The Pew study analyzed 2011 data, the most recent available, from the World Bank and the Luxembourg Income Study database on 111 countries. The study defined middle income as people who live on $10 to $20 a day, which in 2011 translated to an annual income of $14,600 to $29,200 for a family of four. By comparison, the official poverty line for a family of four was $23,021 in the United States and the median household income in the United States for a family of four was $51,324. That means some people below the poverty line in this country could still be seen as middle class by much of the world’s standards. By the Pew standards, in 2014 a single person earning $11,770 a year would actually be considered upper-middle income.

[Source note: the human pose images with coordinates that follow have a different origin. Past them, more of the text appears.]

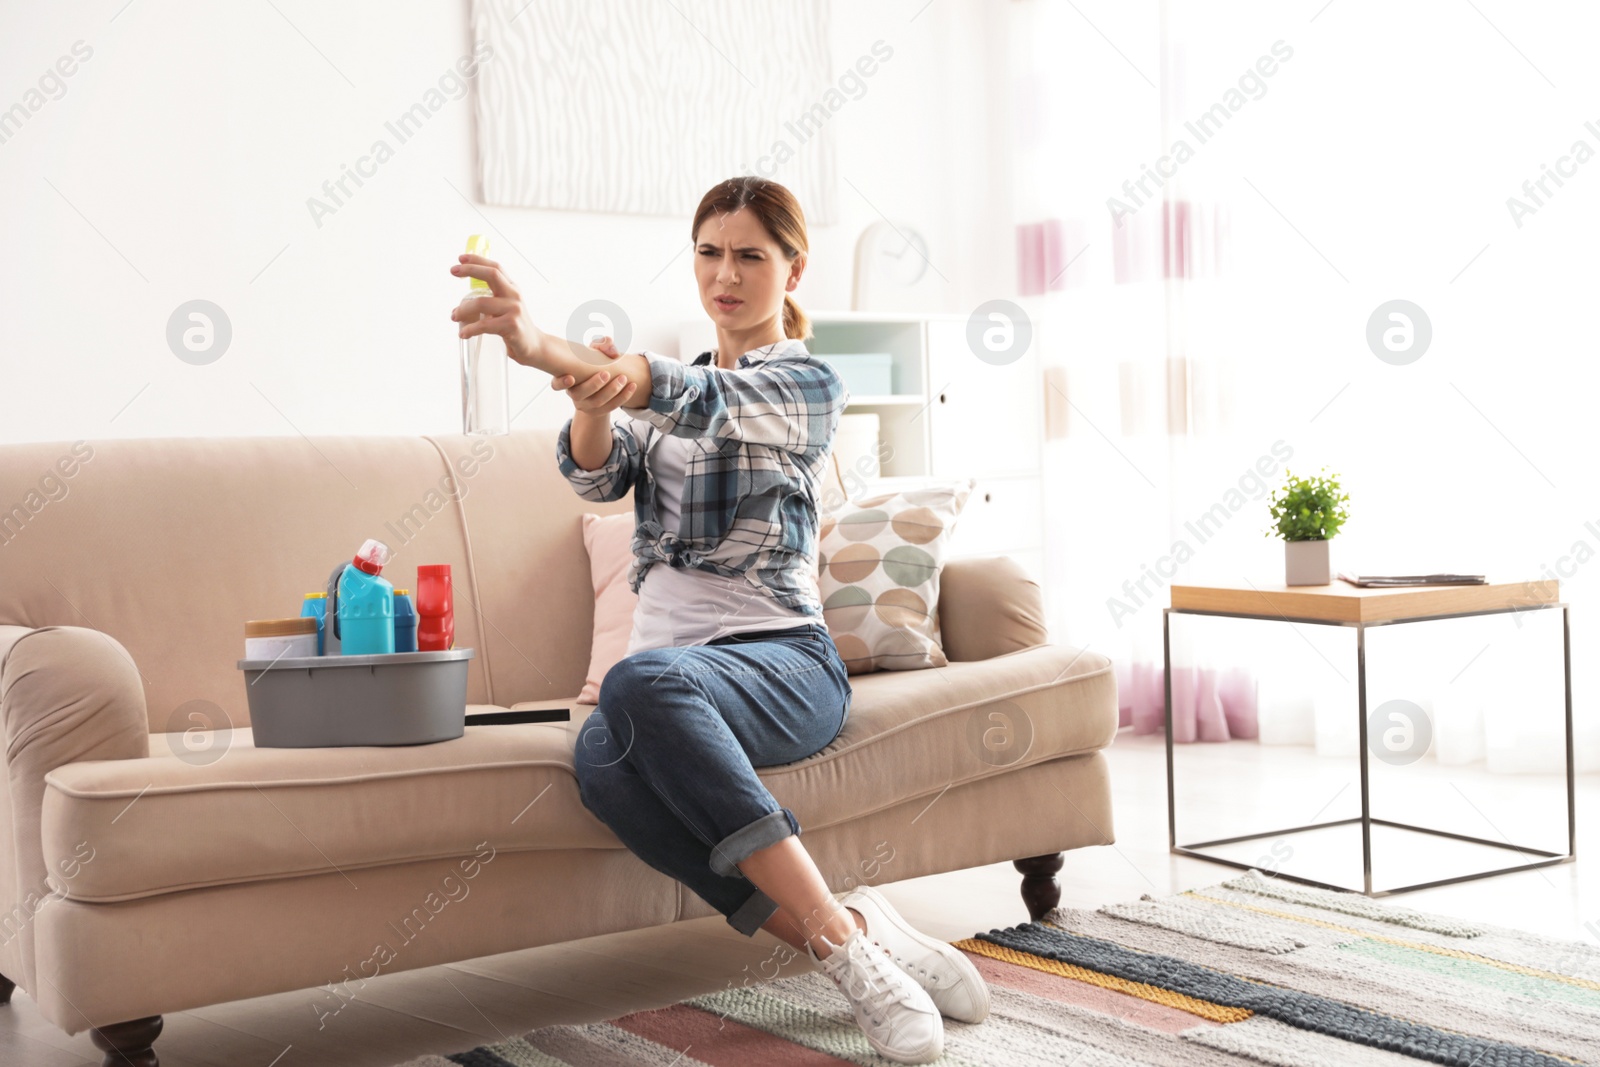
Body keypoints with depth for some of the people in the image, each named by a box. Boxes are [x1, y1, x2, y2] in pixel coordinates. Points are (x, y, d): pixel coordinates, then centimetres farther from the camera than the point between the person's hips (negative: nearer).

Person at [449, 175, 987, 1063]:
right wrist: (588, 403, -25)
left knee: (643, 681, -39)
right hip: (671, 662, 4)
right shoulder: (671, 388, 20)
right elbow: (598, 474, 0)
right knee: (603, 759, -34)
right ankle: (846, 938, -28)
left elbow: (706, 402, -21)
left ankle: (838, 936, -37)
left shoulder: (809, 384, 1)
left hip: (780, 657, -4)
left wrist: (543, 348, -38)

Pew finds that the ranks of the global middle class have almost doubled from 2001 to 2011, from 7 percent of the population to 13 percent. Most of the growth happened in China, South America and Eastern Europe. But the numbers for the middle class in India and Southeast Asia, Africa and Central America hardly budged.

In all, nearly 700 million people have risen from poverty — but, as Pew emphasizes, most have just barely crossed that threshold. And Pew says that 71 percent of the world’s population is still “poor” or “low income.”

Related: The Middle Class Is Struggling in All 50 States

So by the world’s standards, you’re probably doing pretty well. “In a global context,” the Pew study says, “a much greater share of Americans and Europeans are middle or higher income than are people in emerging and developing nations.”

That’s no surprise, and it certainly doesn’t mean that the United States can stop worrying about the struggles facing the poor and middle class here at home. The report notes, for example, that a large portion of poor people in the U.S. fall short of the Pew standard for the global middle class and that people in Canada and Europe have done better over the last decade in advancing up the income ladder.